* **TEXT EXCERPT**
────────

The Final Days

 

Two months into my trip, nearing my departure from India, I hit a wall. I’d thought the sensory overload would have done me in a lot sooner coming from a place of relative serenity, open space, clean air, hygienic practices, sufficient personal space, reliable food and western amenities. Too, I’d anticipated being curled up in agony with Delhi belly at least once… and never was. It’s true that I was super careful, rinsing my toothbrush with purified water and fasting for as long as I needed to rather than buckle and eat from a dicey venue. 

That worked and I remained optimistic, bowled over by the warmth and deep spirituality of the people, blown away by their ability to remain happy and loving and the women always dolled up in shimmering sarees, looking drop dead gorgeous while inhaling sewer vapors and diesel exhaust and shuffling through garbage and cow poop. But abruptly, with less than a week left, the romantic haze insulating me from the many nauseating discomforts vanished, and I woke to find myself pissy and combative. While most of these posts are child-friendly, this one is not. My brain began filling with adult language. I started shoving back and blockading those who tried to push in front of me in queues. My logic had been that getting angry and confrontational would only make me unnecessarily miserable, but I came to agree with Freud that keeping it in was worse and I didn’t hesitate to call the pushy women in the airport line fat whores, or to tell the men behind me who handed money over to the stall vendor in front of my face that they had tiny shriveled up dicks. I’d had it. I was pissed off that India didn’t have garbage pickup. Pissed off that their lack of air quality enforcement was killing my planet. Pissed off that everything smelt of sewage and burning plastic. And pissed off that everyone was trying to rip me off.

────────

* **PROVIDED DATA**
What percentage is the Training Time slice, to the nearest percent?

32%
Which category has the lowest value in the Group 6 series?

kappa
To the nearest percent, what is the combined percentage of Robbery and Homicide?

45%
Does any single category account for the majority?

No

────────

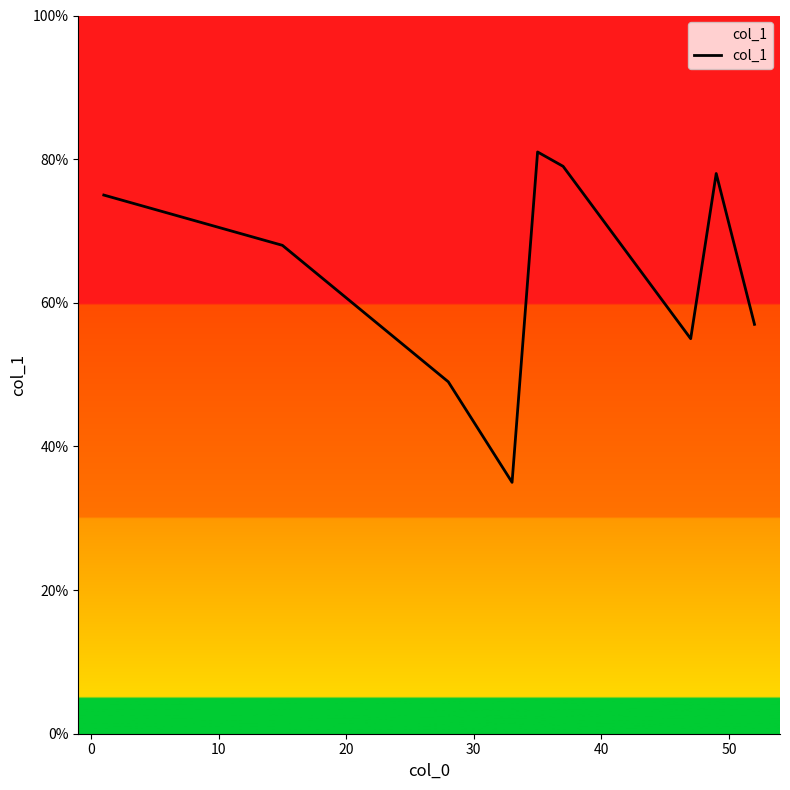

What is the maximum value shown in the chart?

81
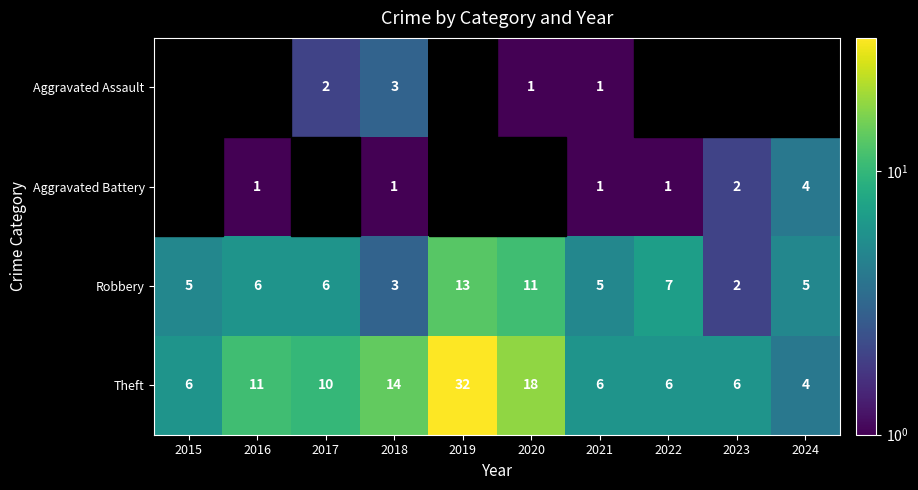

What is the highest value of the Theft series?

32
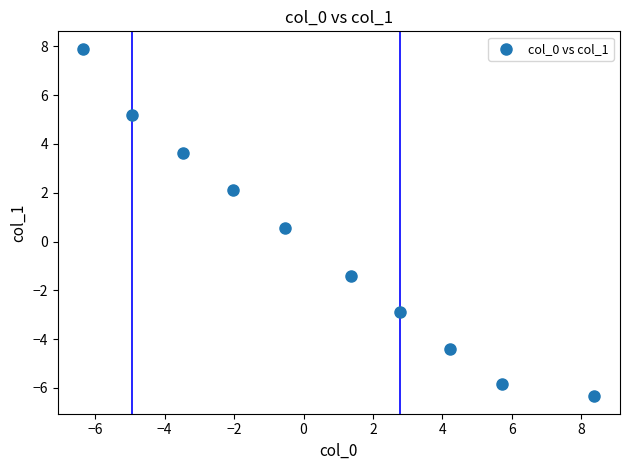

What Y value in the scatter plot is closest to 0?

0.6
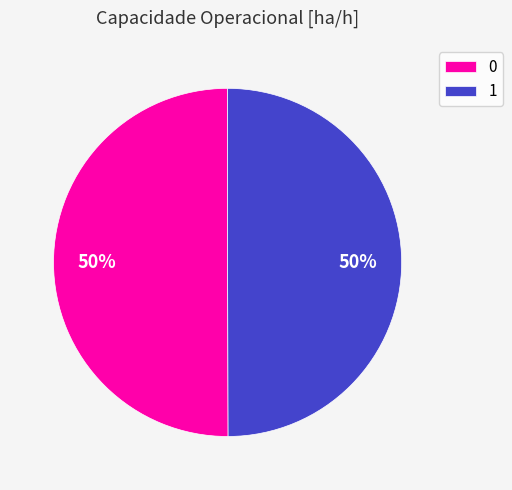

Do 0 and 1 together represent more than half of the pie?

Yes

────────

* **COMPLETE THE FOLLOWING**
• a. Write out the passage of the India travel post that begins at the words "The Final Days" and stops after "a dicey venue.".
• b. Reproduce only the lines of the records that begin at the line that has "What percentage is" and stop after the line that has "Does any single", swapping "category" for "class" and leaving everything else unchanged.
These records are unrelated to the travel post about India.

* **TASK-BY-TASK SOLUTIONS**
• a.
The Final Days

 

Two months into my trip, nearing my departure from India, I hit a wall. I’d thought the sensory overload would have done me in a lot sooner coming from a place of relative serenity, open space, clean air, hygienic practices, sufficient personal space, reliable food and western amenities. Too, I’d anticipated being curled up in agony with Delhi belly at least once… and never was. It’s true that I was super careful, rinsing my toothbrush with purified water and fasting for as long as I needed to rather than buckle and eat from a dicey venue.

• b.
What percentage is the Training Time slice, to the nearest percent?

32%
Which class has the lowest value in the Group 6 series?

kappa
To the nearest percent, what is the combined percentage of Robbery and Homicide?

45%
Does any single class account for the majority?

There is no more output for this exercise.